In a discussion I had recently with someone I stated how the process of reconciliation begins first with the person who did what was wrong realizing they made a mistake. Then they have to go and ask forgiveness of God and the person they did wrong. The next step is baffling to us, but necessary. The person is forgiven in their confessing, their sin somehow washed away in a moment. Then, and only then, are they to do all they can to fix what is broken. “Why?” We might ask, “Would you bother to do work, when you are already in the clear?” Because I would answer, we are not trying to be guiltless in this life, but righteous.

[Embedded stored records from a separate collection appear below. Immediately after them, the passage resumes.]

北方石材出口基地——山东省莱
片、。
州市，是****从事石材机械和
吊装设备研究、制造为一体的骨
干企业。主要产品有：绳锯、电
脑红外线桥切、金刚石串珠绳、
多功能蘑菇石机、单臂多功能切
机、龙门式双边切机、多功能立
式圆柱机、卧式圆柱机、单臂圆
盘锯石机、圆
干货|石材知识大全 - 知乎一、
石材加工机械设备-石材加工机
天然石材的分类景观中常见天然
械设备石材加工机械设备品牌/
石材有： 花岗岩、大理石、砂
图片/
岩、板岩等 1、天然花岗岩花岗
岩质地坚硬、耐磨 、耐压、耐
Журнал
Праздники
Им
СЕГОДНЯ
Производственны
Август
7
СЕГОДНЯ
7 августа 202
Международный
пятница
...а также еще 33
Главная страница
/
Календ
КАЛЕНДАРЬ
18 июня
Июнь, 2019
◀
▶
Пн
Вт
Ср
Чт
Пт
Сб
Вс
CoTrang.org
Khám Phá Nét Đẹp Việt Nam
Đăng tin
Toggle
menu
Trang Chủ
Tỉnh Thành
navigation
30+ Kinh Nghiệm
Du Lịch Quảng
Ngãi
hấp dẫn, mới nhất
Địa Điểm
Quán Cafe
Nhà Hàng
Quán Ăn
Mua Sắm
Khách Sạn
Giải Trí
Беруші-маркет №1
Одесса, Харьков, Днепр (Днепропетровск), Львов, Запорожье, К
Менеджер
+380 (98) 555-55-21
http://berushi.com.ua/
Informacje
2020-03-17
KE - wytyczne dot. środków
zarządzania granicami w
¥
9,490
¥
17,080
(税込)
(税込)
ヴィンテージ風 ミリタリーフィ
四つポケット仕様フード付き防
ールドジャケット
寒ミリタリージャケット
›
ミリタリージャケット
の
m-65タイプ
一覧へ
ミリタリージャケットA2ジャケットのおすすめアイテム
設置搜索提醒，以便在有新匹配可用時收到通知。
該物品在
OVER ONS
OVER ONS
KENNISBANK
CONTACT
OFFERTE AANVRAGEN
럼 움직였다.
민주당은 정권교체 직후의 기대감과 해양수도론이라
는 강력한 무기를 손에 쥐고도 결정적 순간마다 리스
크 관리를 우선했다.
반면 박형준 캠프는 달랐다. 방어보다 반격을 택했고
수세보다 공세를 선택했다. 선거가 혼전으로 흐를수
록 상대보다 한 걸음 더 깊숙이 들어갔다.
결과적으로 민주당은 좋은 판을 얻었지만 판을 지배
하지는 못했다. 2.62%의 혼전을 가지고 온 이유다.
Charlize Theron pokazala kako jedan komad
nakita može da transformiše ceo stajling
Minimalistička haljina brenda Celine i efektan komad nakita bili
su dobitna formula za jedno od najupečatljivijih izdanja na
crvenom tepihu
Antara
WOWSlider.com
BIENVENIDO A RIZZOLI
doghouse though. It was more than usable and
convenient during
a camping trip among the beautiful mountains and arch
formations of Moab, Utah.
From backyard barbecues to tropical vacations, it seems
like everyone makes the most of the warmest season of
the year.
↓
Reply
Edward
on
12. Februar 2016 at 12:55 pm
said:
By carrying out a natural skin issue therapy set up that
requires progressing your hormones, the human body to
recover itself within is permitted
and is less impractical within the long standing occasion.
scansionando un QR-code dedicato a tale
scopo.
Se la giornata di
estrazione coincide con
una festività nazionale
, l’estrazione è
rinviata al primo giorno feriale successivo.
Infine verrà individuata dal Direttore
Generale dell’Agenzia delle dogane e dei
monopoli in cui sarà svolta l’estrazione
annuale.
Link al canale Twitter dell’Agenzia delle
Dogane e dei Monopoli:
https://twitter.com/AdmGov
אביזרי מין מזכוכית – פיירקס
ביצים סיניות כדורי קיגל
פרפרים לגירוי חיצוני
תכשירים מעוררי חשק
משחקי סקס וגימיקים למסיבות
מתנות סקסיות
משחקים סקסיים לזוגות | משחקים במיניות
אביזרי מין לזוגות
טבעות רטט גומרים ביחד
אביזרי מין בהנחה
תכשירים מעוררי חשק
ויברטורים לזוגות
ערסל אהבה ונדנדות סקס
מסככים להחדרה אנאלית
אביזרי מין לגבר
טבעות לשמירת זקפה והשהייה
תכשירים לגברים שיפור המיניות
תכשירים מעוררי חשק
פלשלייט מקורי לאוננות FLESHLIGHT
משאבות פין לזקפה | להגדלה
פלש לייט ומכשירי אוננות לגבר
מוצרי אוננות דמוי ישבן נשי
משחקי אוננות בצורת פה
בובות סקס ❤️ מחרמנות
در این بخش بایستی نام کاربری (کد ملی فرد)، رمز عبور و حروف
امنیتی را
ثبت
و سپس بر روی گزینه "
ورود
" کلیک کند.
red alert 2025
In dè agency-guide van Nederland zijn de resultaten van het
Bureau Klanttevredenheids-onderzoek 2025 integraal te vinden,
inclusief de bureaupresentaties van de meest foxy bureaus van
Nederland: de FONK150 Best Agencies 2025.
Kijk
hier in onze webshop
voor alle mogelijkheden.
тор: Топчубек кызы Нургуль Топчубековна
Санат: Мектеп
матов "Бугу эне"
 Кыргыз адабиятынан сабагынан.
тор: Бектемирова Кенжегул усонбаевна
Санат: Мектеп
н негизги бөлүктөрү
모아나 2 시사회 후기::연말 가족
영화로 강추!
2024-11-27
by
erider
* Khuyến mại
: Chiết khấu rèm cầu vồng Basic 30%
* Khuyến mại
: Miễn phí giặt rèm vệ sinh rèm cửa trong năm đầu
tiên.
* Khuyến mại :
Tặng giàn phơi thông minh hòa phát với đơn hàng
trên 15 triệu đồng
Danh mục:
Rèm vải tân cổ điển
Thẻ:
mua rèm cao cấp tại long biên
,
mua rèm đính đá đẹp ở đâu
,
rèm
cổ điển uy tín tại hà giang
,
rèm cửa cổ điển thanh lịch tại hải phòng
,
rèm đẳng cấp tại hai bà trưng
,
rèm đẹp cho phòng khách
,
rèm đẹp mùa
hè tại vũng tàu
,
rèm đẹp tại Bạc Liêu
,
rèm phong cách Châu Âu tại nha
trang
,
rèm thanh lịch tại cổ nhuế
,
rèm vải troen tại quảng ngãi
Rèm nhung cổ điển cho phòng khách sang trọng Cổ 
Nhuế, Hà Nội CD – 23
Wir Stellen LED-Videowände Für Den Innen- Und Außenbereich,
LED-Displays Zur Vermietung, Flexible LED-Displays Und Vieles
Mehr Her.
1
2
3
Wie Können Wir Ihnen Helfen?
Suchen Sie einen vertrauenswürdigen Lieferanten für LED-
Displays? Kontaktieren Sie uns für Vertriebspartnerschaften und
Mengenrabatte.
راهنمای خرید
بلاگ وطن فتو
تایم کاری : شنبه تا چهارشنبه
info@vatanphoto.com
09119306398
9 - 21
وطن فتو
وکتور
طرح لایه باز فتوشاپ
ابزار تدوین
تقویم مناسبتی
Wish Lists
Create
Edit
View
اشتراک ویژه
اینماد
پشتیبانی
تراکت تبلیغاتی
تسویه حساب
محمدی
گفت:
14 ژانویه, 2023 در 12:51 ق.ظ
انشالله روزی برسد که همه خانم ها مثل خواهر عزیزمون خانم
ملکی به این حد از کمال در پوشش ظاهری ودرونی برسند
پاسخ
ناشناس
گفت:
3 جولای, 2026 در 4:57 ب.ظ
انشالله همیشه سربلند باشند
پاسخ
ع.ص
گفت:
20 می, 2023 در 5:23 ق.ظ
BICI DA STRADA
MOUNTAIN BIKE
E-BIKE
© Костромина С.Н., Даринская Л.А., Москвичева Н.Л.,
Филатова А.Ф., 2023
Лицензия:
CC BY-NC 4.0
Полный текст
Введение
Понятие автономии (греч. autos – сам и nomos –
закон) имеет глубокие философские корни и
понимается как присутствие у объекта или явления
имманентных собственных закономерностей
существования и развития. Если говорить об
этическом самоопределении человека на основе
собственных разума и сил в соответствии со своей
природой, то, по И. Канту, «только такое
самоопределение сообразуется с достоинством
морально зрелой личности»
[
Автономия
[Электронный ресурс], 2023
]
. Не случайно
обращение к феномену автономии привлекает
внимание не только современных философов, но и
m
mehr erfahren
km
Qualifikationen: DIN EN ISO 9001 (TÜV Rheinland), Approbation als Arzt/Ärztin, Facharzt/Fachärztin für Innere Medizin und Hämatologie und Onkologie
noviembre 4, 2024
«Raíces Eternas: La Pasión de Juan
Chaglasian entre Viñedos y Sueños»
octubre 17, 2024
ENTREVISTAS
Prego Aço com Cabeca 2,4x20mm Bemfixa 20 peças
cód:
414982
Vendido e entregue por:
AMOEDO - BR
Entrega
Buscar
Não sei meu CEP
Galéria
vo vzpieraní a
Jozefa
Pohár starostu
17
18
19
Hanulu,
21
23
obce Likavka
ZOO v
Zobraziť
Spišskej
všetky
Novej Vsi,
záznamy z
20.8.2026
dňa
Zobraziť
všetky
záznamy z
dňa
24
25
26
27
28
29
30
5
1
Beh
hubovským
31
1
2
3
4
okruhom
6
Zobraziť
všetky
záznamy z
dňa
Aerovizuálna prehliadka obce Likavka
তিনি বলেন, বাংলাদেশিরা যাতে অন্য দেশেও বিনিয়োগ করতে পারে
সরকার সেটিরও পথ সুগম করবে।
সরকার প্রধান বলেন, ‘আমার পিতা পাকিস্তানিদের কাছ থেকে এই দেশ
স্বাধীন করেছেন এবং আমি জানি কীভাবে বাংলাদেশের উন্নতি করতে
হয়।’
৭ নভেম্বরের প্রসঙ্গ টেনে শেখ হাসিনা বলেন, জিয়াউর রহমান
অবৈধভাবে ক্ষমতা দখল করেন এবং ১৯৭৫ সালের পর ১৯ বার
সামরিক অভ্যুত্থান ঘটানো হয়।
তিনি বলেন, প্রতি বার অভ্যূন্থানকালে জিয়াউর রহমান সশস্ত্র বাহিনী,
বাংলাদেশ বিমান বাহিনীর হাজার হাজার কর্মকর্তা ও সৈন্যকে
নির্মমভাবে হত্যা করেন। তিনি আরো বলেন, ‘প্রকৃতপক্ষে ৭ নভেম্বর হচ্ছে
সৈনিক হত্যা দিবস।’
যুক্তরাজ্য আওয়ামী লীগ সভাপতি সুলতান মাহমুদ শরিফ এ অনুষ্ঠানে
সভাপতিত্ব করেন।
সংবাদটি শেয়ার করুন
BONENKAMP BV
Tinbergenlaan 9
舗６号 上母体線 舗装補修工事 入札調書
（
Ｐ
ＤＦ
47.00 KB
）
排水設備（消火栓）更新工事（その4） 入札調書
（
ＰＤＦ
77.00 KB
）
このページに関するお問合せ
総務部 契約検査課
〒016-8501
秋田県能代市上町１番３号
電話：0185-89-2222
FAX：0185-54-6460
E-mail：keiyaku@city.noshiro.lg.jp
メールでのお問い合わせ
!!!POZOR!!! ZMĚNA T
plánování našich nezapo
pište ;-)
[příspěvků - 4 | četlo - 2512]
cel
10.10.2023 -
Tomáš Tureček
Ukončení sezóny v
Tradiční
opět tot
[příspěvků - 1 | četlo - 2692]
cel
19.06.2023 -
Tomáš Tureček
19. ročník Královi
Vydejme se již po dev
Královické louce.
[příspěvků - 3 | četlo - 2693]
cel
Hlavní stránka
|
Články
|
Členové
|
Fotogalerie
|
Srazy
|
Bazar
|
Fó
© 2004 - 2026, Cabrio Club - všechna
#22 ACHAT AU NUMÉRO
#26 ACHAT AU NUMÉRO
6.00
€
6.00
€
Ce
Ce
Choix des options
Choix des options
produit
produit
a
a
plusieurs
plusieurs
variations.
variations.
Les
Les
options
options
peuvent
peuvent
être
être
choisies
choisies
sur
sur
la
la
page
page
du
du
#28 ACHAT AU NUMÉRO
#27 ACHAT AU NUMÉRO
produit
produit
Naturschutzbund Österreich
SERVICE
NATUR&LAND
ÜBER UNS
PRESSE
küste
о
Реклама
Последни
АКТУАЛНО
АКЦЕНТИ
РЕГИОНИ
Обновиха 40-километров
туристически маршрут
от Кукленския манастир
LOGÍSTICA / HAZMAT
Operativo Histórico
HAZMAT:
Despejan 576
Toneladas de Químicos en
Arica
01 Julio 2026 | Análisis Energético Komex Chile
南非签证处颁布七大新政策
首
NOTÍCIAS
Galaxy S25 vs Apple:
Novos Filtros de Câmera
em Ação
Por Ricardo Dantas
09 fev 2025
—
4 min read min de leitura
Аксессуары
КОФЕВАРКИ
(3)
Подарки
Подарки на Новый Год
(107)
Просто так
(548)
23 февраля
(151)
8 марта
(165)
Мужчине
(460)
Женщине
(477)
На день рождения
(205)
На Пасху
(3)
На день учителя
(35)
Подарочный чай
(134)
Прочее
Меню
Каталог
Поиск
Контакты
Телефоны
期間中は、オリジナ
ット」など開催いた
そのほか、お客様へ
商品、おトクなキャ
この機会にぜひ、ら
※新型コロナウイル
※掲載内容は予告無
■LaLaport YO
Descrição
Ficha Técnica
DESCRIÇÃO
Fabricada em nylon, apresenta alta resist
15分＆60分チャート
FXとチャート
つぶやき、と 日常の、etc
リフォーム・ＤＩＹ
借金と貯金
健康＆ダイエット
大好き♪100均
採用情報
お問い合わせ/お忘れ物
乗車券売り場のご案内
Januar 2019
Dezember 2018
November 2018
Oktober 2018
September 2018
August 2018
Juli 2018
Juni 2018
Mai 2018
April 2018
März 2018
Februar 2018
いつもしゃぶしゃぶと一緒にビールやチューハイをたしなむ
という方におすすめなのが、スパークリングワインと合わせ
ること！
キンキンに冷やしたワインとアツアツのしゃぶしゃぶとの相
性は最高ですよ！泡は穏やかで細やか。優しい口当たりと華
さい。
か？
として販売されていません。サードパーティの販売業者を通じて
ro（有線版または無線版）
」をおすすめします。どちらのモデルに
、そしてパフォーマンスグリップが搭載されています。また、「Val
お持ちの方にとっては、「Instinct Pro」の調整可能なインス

If I wrong my wife every day, and she forgives me every night, but I never change how I act, our marriage won’t grow or flourish in any way. If I go out and lie and cheat and steal, then I can be forgiven a dozen times, but unless I stop my lying and cheating and stealing and face up to the consequences of my evil, I will continue doing harm. We are trying to be better and to be good, like Christ was good before us, and that means that regardless of being forgiven, we have to change. Repentance is the act of turning around, confession of fessing up. If we only ever get to admitting our wrongdoing, but not changing, than we are actively denying the better portion of God’s gifts.
Yet, the thief on the cross shows us that even the very end of life can be the moment we turn our lives around. I do not recommend it though. This thief missed out on a life of shared commitment, of happiness, of friendships and family ties by blood and by association. He enters Paradise a stranger to all who are there ahead of him, able to make friends and connections in eternity and among the perfected. However, it is better to go somewhere knowing some people to welcome us in, rather than having a committee of strangers standing there. It is better to be in Heaven as a Saint in training than a Saint in name only. Today do the hard work and forgive someone in your life, but I implore us to do the harder thing and make things right that we have broken. – Amen.
[1] They Might be Giants. Sometimes a Lonely Way. Idlewild, 2013.